Listyo Yuwanto
Fakultas Psikologi Universitas Surabaya
Psikologi adalah ilmu yang mempelajari perilaku manusia yang dapat diterapkan dalam berbagai area kehidupan salah satunya pada area bencana. Penerapan ilmu psikologi secara spesifik pada area bencana disebut sebagai psikologi bencana (disaster psychology). Terdapat beberapa kajian yang dipelajari dalam psikologi bencana, salah satunya psikologi bencana mempelajari tentang mitos-mitos yang berkaitan dengan bencana. Mitos dalam bencana memiliki peran yang penting baik secara positif maupun secara negatif. Mitos yang negatif berusaha untuk dirubah (demitosisasi) karena akan memperbesar dampak dari bencana. Terdapat dua kelompok atau kategori bentuk mitos yang berkaitan dengan bencana alam, mitos kategori pertama dalam bentuk mitos perilaku yang ditampilkan individu dan komunitas yang mengalami bencana alam yang belum tentu terbukti kebenarannya. Mitos kelompok kedua yang berkaitan dengan tanda-tanda alam yang dikaitkan dengan bencana alam dan merupakan keyakinan yang belum tentu terbukti kebenarannya.
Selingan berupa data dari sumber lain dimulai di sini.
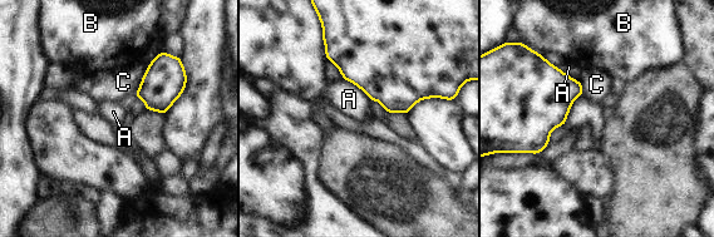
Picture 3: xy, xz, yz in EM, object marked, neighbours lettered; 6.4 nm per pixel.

Mitos kategori kedua mengenai bencana alam telah ada sejak masa nenek moyang kita baik berupa mitos personifikasi atau mitos ritual dan beberapa masih bertahan hingga saat ini. Bencana alam dikaitkan dengan mitos tertentu dan kemudian diturunkan dari generasi ke generasi (transgenerational). Terdapat beberapa mitos yang berkaitan dengan mitos kategori pertama, yaitu mitos perilaku yang ditampilkan individu atau komunitas yang mengalami bencana akan dipaparkan secara ringkas dalam tulisan berikut.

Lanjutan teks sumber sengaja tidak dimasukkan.